University of Pennsylvania
Project Title: Next Generation Tools for Imaging Bacterial Infection and Its Relationship to the Immune System
Grant ID: DP5-OD26386
Dr. Mark A. Sellmyer is an Assistant Professor in the Department of Radiology with an additional appointment in the Department of Biochemistry and Biophysics at the University of Pennsylvania, and is a practicing Nuclear Radiologist. He received his bachelor of science in Chemistry at MIT, his MD/PhD in a Medical Scientist Training Program in Chemical and Systems Biology with Professors Tom Wandless and Chris Contag at Stanford, and his clinical training in Radiology at the University of Pennsylvania. His research addresses problems in the fields of cancer biology, immunology, and infectious disease by focusing on the development of molecular tools that detect and manipulate biologic processes in cells, animals, and humans. Newly proposed research involves technologies that allow researchers and physicians to monitor a bacterial infection with greater sensitivity and specificity than conventional imaging techniques.
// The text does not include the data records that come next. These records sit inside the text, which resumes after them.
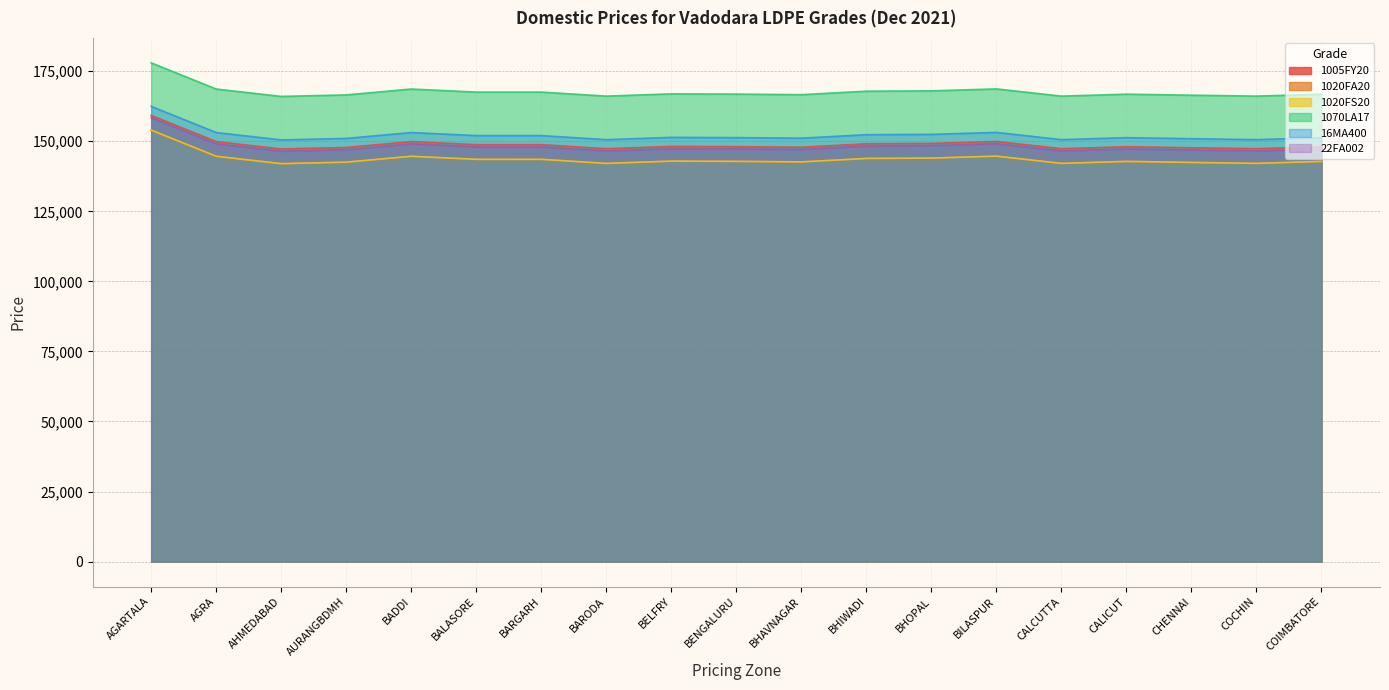

Which series has the largest total across all categories?

1070LA17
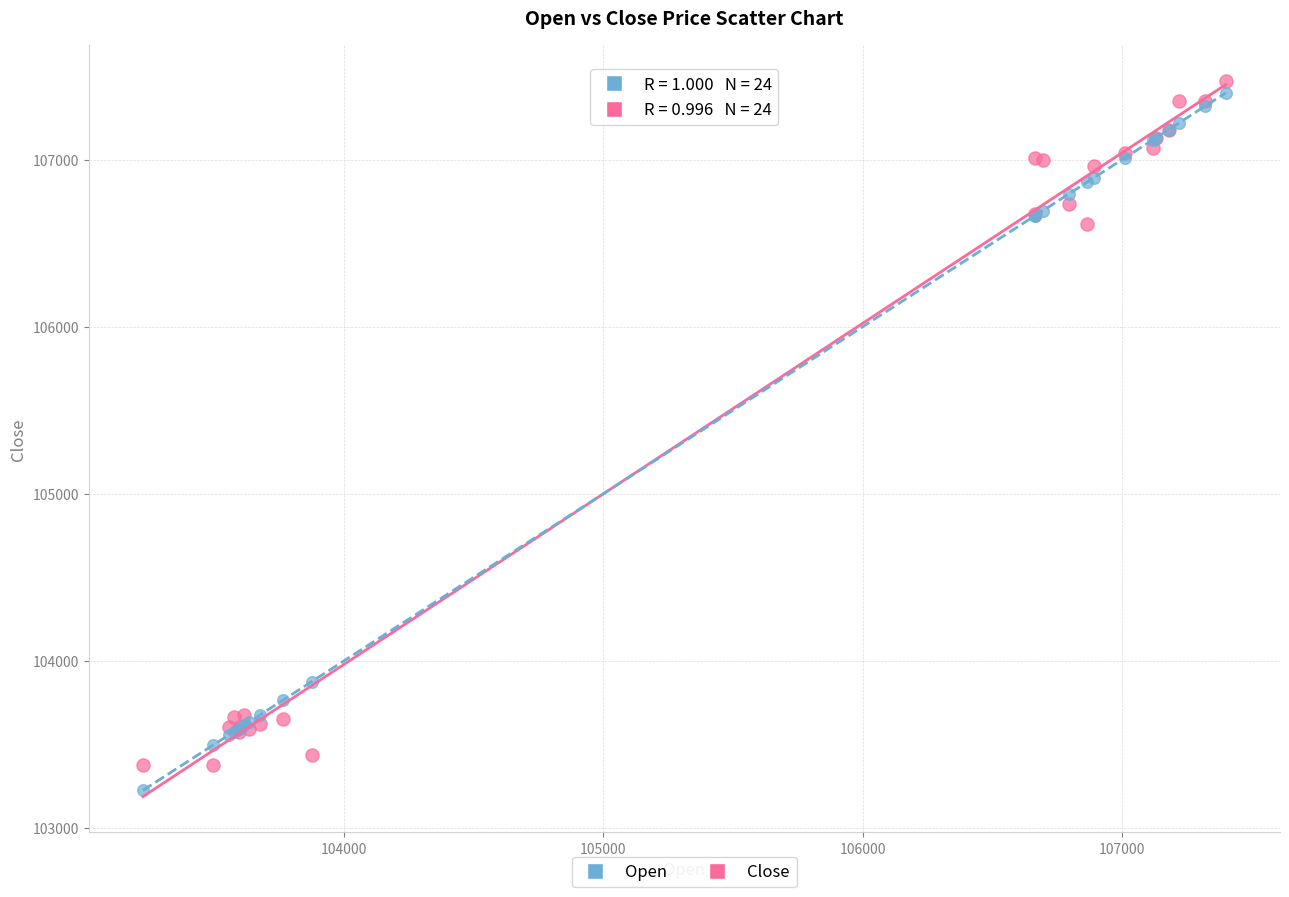

Which series has the largest Y range (max minus min)?

Open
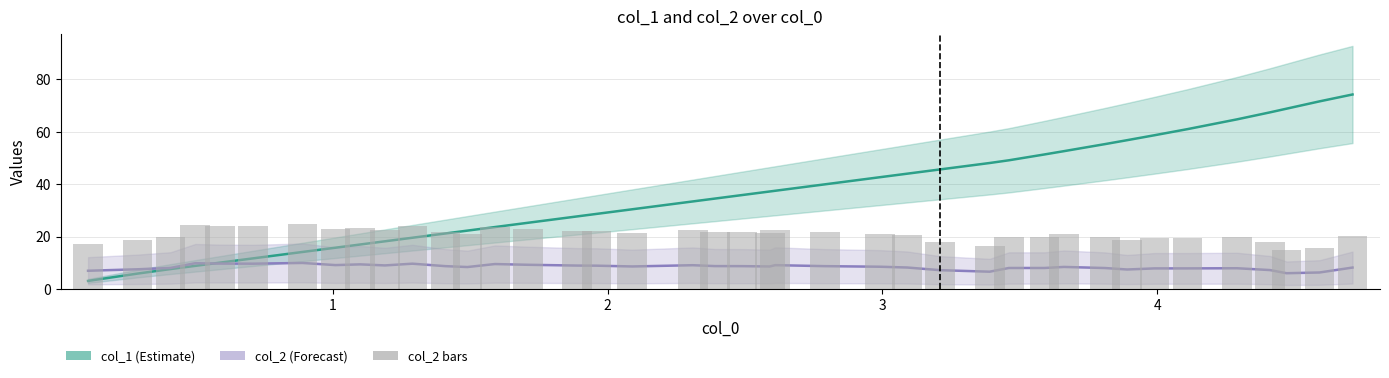

What is the smallest value displayed?

3.0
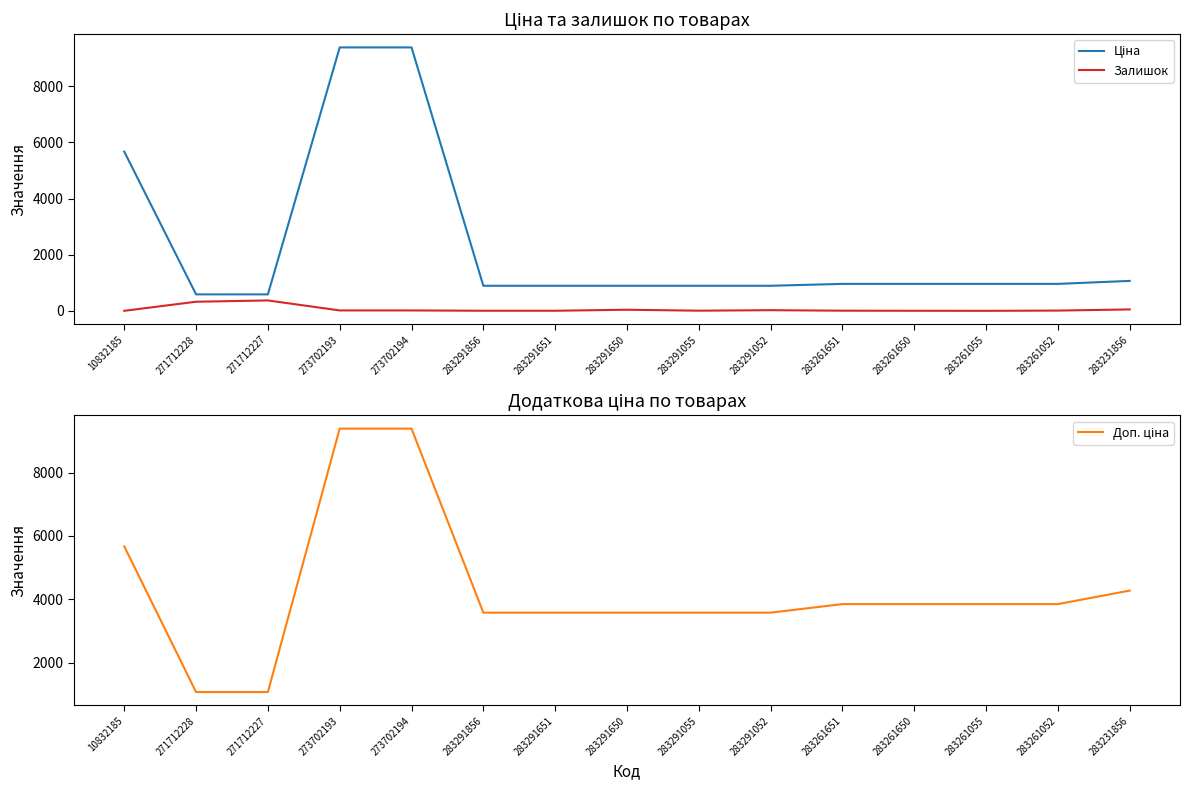

Where does the Залишок series first go above 13?

271712228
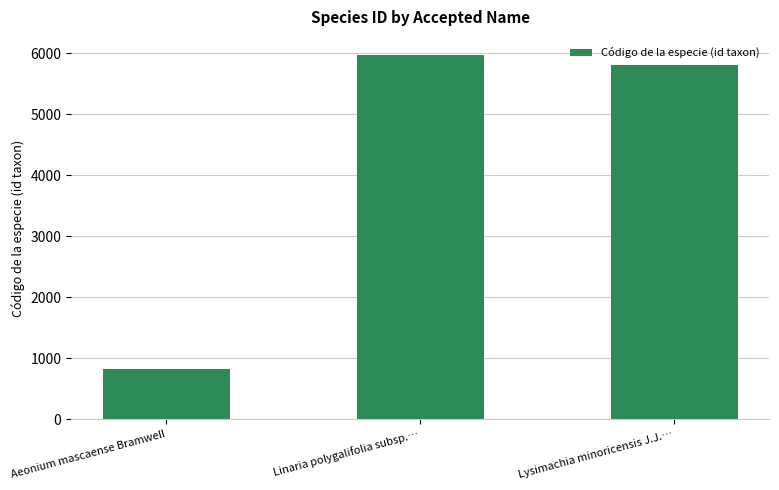

Where does the data first go above 5808?

Linaria polygalifolia subsp.…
He has invented new positron emission tomography radiotracers, co-founded a start-up company Vellum Biosciences, and has been awarded the Stanford Bio-X Bowes Graduate Student Fellowship and the Burroughs Wellcome Fund Career Award for Medical Scientists.
Anna Wexler, Ph.D.
University of Pennsylvania
Project Title: Do-It-Yourself and Direct-to-Consumer Medicine and Science: Assessing the Public Health Issues and Regulatory Gaps
Grant ID: DP5-OD26420
Dr. Anna Wexler is a fellow in Advanced Biomedical Ethics at the Department of Medical Ethics and Health Policy at the Perelman School of Medicine at the University of Pennsylvania. Her research focuses on the ethical, legal, and social issues surrounding emerging technology, with a particular focus on do-it-yourself medicine and direct-to-consumer health applications. She received her Ph.D. from MIT in the HASTS (History, Anthropology, Science, Technology & Society) Program, where her dissertation centered on the DIY brain stimulation movement. Dr. Wexler also completed her undergraduate work at MIT, where she received two Bachelor’s of Science degrees, one in Brain and Cognitive Science and the other in Humanities and Science with a focus in Writing. Prior to her Ph.D., Dr. Wexler worked as a science writer and documentary filmmaker, and she co-directed and co-produced the feature documentary film Unorthodox (2013).